• [Problem statement]: Pick out each line of the items below that contains the string "data". Case counts.

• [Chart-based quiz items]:
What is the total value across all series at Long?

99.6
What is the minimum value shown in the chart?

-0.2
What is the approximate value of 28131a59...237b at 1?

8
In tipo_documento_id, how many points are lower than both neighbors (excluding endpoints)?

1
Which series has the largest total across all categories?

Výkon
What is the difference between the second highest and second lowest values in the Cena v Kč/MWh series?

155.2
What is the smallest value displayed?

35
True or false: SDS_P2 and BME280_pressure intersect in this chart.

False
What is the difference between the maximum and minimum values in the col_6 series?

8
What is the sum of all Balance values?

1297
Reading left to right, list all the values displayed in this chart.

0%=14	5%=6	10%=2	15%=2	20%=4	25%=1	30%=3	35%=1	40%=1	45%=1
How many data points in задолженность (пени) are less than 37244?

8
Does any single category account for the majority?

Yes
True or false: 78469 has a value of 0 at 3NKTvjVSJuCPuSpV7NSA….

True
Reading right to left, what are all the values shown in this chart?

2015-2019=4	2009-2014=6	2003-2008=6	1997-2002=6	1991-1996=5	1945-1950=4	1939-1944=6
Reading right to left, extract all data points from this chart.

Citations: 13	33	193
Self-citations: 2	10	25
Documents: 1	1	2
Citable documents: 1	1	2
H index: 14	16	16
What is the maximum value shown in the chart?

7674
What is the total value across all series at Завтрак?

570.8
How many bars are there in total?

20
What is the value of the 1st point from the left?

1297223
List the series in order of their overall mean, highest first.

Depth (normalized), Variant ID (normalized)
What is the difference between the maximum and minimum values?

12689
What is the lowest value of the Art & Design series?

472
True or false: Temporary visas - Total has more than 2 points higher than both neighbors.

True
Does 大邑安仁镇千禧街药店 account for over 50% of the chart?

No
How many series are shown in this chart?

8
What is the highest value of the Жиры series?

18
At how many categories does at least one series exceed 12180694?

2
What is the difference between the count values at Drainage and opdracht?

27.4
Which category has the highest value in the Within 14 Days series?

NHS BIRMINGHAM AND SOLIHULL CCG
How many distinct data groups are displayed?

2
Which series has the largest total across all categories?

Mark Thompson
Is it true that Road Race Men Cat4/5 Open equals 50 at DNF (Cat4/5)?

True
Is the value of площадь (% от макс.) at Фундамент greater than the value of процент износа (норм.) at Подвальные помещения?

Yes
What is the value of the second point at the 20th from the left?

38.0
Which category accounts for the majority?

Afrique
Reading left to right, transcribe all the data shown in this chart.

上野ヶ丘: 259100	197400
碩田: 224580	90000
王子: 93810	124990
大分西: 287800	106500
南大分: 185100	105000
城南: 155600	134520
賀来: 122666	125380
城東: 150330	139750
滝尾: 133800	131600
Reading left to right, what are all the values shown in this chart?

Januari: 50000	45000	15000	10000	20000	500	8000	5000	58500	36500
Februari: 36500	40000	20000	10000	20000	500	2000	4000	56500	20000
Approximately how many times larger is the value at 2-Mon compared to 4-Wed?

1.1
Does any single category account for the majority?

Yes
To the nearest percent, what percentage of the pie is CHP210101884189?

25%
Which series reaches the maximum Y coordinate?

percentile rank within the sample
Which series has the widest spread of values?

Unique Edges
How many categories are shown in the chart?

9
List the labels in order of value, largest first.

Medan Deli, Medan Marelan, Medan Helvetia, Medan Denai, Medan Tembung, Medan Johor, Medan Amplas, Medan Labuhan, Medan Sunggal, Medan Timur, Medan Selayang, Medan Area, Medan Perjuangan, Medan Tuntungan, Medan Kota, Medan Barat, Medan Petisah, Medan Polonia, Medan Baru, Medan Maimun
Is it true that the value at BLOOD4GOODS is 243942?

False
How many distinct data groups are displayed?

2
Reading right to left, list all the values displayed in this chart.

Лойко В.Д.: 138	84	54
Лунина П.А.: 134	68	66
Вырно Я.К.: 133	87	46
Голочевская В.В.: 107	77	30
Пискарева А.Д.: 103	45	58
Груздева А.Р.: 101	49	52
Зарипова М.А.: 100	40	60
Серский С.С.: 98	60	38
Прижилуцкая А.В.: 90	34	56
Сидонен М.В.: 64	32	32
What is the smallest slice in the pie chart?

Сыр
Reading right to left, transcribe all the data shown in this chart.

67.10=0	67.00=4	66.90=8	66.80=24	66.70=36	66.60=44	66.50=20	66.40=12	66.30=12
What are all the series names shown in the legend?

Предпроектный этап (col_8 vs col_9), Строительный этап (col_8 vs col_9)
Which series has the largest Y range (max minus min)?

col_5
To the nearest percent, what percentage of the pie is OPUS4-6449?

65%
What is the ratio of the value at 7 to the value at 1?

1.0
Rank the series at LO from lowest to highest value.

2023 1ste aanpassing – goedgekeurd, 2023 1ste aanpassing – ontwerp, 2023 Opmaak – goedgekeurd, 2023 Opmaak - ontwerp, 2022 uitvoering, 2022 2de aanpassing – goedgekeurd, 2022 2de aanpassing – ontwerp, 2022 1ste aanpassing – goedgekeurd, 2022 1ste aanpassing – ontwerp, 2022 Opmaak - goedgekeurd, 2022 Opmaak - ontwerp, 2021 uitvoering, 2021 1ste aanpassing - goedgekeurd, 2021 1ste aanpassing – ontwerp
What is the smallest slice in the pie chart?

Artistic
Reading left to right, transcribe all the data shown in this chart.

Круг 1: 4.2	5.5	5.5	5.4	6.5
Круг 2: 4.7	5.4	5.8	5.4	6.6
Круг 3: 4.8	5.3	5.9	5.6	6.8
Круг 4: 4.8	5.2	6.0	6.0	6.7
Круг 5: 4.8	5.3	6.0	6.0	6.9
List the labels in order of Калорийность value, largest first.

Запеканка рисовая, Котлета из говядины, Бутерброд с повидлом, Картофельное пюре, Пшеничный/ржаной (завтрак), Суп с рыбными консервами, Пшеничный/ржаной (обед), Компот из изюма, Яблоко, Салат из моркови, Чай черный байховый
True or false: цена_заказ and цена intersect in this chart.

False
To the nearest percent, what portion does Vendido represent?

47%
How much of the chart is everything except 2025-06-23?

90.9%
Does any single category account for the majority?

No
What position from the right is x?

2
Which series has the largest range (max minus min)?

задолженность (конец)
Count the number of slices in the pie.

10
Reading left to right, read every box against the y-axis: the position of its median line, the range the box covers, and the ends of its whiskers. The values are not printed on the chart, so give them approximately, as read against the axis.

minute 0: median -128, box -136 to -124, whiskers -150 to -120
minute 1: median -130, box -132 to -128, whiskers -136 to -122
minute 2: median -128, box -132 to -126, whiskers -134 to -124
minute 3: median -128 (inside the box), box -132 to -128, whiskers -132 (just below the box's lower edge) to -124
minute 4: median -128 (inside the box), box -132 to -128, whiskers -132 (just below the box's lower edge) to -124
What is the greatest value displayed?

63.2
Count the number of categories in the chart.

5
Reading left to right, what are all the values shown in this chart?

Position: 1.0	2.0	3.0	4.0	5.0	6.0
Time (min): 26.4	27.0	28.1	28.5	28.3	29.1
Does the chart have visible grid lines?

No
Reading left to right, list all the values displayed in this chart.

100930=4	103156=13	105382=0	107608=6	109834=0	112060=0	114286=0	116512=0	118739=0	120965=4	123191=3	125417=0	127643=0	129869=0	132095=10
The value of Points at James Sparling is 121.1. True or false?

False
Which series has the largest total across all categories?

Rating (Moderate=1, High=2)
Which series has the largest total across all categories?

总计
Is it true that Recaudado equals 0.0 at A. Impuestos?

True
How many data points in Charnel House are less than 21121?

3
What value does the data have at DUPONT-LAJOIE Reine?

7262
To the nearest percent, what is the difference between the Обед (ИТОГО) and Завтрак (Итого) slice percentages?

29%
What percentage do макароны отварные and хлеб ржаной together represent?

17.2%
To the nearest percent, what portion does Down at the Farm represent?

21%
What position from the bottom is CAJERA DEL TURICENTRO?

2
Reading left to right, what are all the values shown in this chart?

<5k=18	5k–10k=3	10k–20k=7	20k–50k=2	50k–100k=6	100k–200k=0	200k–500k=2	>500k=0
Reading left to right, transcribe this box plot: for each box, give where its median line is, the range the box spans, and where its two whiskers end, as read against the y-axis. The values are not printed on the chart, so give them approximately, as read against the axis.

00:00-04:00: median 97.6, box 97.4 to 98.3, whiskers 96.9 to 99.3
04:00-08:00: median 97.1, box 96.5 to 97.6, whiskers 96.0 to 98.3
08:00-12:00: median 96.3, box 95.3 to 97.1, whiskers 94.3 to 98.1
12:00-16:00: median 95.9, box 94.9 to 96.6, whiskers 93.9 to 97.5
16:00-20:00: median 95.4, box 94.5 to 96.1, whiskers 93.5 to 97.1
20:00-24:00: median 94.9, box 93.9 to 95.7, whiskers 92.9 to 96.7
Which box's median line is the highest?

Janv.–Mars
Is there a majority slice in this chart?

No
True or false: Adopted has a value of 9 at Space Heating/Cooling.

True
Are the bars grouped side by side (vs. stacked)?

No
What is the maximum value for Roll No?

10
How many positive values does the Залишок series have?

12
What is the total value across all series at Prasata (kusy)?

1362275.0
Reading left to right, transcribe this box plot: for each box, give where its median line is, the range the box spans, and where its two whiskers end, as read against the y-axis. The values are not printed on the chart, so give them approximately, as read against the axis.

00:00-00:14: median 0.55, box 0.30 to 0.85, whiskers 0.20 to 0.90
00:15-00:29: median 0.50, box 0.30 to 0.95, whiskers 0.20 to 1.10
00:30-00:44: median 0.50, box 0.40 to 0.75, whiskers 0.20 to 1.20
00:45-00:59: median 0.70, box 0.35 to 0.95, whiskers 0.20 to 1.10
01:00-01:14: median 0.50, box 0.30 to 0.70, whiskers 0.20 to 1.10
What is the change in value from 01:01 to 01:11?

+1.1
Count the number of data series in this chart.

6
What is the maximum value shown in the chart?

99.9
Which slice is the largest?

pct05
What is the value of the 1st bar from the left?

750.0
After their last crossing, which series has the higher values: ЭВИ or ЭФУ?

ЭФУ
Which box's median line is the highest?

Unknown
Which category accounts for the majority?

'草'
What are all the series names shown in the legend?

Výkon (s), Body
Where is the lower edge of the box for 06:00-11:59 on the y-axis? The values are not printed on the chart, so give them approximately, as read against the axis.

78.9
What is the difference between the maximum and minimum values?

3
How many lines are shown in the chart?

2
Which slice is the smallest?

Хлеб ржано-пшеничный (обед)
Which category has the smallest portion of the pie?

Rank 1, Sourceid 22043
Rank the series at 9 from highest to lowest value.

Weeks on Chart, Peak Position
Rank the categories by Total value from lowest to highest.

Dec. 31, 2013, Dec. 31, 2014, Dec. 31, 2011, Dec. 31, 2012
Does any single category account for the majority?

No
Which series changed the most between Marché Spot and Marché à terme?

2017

• [Answer box]:
How many data points in задолженность (пени) are less than 37244?
Reading right to left, extract all data points from this chart.
How many distinct data groups are displayed?
Reading left to right, transcribe all the data shown in this chart.
How many distinct data groups are displayed?
Reading right to left, transcribe all the data shown in this chart.
Reading left to right, transcribe all the data shown in this chart.
How many data points in Charnel House are less than 21121?
What value does the data have at DUPONT-LAJOIE Reine?
Count the number of data series in this chart.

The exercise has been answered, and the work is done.